Although not a certainty, presence of retroactive provisions or potentially retroactive provisions is likely to raise questions of constitutionality. Research on the operation of a statute should always include an examination of both the statute and any amendments to assess their possible retroactive effects. If so, additional research into the relevant dates of events, enactment and amendment may give rise to rights and remedies for the client.
Legislative intent notwithstanding, the court may not give a statute retroactive effect if doing so offends constitutional principles. In re Marriage of Buol, 39 Cal.3d 751, 756 (1985).
In determining whether a retroactive law contravenes the due process clause, we consider such factors as the significance of the state interest served by the law, the importance of the retroactive application of the law to the effectuation of that interest, the extent of reliance upon the former law, the legitimacy of that reliance, the extent of actions taken on the basis of that reliance, and the extent to which the retroactive application of the new law would disrupt those actions.
In re Marriage of Petropoulos, 91 Cal.App.4th 161, 174 (2001), quoting In re Marriage of Bouquet, 16 Cal.3d 583, 592-93 (1976).

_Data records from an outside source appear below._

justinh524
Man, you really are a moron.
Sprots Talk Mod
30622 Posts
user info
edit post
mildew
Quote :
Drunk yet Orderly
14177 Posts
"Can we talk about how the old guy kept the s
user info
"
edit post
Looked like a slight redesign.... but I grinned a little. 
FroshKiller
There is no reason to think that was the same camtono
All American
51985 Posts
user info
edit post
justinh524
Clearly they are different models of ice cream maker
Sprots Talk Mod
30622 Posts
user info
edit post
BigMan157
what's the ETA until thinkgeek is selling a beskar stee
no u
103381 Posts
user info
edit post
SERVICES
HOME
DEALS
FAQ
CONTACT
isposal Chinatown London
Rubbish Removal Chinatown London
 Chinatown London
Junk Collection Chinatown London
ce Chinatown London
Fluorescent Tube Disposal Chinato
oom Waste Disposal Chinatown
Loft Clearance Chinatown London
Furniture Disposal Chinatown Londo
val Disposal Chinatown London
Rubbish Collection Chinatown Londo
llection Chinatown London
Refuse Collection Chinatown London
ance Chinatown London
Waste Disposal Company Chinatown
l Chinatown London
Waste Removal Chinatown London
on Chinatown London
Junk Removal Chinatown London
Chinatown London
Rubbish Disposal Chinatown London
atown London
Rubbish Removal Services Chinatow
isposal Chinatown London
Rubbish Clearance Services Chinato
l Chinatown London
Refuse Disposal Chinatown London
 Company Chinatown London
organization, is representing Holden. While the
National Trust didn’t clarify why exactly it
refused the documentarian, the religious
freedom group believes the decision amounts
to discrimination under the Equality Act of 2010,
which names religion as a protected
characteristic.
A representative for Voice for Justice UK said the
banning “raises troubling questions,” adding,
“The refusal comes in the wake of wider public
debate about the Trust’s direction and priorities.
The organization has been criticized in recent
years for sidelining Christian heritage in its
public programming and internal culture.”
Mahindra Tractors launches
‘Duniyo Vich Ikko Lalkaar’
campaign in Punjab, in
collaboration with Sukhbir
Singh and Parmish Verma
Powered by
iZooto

Thus, courts have been unsympathetic to retroactive legislative denial of rights to reimbursement for previously incurred debts. See, e.g., County of Sacramento v. Loeb, 160 Cal.App.3d 446, 459-60 (1984) ("As the Counties' contractual entitlement to the money arose at least in 1980-1981, if not before, application of a statute enacted in 1983 which purports to cut off that entitlement would clearly be retroactive" and would not be enforced.). Retroactive changes to statutes of limitation may trigger constitutional violations, E.g., Lampf, Pleva, Lipkind, Prupis & Petigrow v. Gilbertson, 501 U.S. 350 (1995) (superseded by statute). Even a new rule of constitutional law may trigger violations if applied retroactively. E.g., Landgraf v. USI Film Products, 511 U.S. 244 (1994); Teague v. Lane, 489 U.S. 288 (1989); Bender, The Retroactive Effect of an Overruling Constitutional Decision: Mapp v. Ohio, 110 U. Pa. L. Rev. 650, 655-56 (1962).